Re: Palo Alto Networks Empty Dashboards

scott778 · ‎01-05-2018

I've read through the documentation, followed all the steps but still cannot get dashboards to populate in Splunk for the Palo Alto App.

Versions -
Splunk - 7.0.1
Palo Alto Networks - 6.0.1
Palo Alto Networks Add-On - 6.0.1

Inputs.conf -
[udp://XXX] index = pan_logs sourcetype = pan:log no_appending_timestamp = true

Data Model Acelleration is at 100% - There was an error preventing the data models from functioning 100%, related to system not having proper NTFS access.

eventtype=pan - returns results
eventtype=pan_config - no results
According to Documentation we should check the timestamp for upd which we've done, We are forwarding straight from the Palo Alto Firewalls with default format. We only have one splunk server running all roles.

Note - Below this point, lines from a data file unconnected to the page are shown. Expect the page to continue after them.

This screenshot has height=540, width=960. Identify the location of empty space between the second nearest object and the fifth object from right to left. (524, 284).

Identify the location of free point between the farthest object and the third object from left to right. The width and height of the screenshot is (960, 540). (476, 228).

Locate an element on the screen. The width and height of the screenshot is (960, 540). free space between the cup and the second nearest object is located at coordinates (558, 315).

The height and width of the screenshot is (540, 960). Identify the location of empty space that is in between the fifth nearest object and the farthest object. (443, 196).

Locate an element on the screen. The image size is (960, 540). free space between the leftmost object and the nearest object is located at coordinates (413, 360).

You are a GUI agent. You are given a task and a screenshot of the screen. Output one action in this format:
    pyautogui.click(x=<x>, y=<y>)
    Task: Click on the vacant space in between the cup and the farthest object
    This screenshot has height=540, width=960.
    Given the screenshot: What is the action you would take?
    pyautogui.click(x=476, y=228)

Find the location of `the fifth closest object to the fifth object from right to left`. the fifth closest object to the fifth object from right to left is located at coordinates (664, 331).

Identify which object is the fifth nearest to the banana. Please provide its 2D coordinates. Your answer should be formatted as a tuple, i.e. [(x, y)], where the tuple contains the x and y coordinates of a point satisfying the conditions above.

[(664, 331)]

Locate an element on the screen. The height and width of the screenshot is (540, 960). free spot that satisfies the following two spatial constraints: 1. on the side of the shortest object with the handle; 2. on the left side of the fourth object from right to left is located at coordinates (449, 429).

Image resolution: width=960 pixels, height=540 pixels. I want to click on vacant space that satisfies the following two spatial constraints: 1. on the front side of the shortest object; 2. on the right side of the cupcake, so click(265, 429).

I've found this in the _internal index -

CalcFieldProcessor - Invalid eval expression for 'EVAL-url_length' in stanza [pan:threat]: The expression is malformed. Expected LIKE.

I've no other ideas why data isn't being tagged properly. Any and all help is appreciated.

btorresgil · ‎03-13-2018

Try upgrading to add-on 6.0.2 which fixes some lookup issues.

Then try the dashboard troubleshooting guide here:
https://splunk.paloaltonetworks.com/troubleshoot.html#dashboards-not-working

shirishkamat84 · ‎03-12-2018

Can you specify which dashboards are not working. There are 2 main things i would be looking:

Make sure you Update App Metadata from Content Pack, follow the steps mentioned here https://splunk.paloaltonetworks.com/lookups.html
Check all the macros used by the dashboard are populating the required results, this may cause issues post upgrade if you are not using the default sourcetypes and eventtypes.

micahkemp · ‎01-05-2018

Are your events being properly divvied up to the other sourcetypes (pan:threat, pan:traffic, etc)? What are the results of:

| tstats values(sourcetype) WHERE index=pan_logs

scott778 · ‎01-08-2018

Results over last 30 days. We've been doing a bunch of commits recently so I know I should be seeing some pan_config

pan:system
pan:traffic

micahkemp · ‎01-08-2018

Which sourcetype is set in inputs.conf?

The Palo Alto TA expects events to come in initially as pan:log, and then it adjusts the sourcetype to be more specific per event. I'm just hoping to validate that's what's actually happening.

scott778 · ‎01-08-2018

This is my inputs.conf -

[udp://XXX]
index = pan_logs
sourcetype = pan:log
no_appending_timestamp = true

It's definitely adjust some stuff because I get events tagged with pan:traffic which is not defined in any inputs.conf.

sourcetype pan:traffic

micahkemp · ‎01-08-2018

Can you find any events that should have been tagged as pan:config? This search might help:

index=pan_logs | rex "^[^,]+,[^,]+,[^,]+,(?<palo_config>CONFIG)," | search palo_config=*

scott778 · ‎01-10-2018

No results are returned. I believe this is related to the error when parsing (i think) the props.config for sourcetypes? This error in _internal concerns me. Maybe splunk is choking on pan:threat and so stops processing other Evals?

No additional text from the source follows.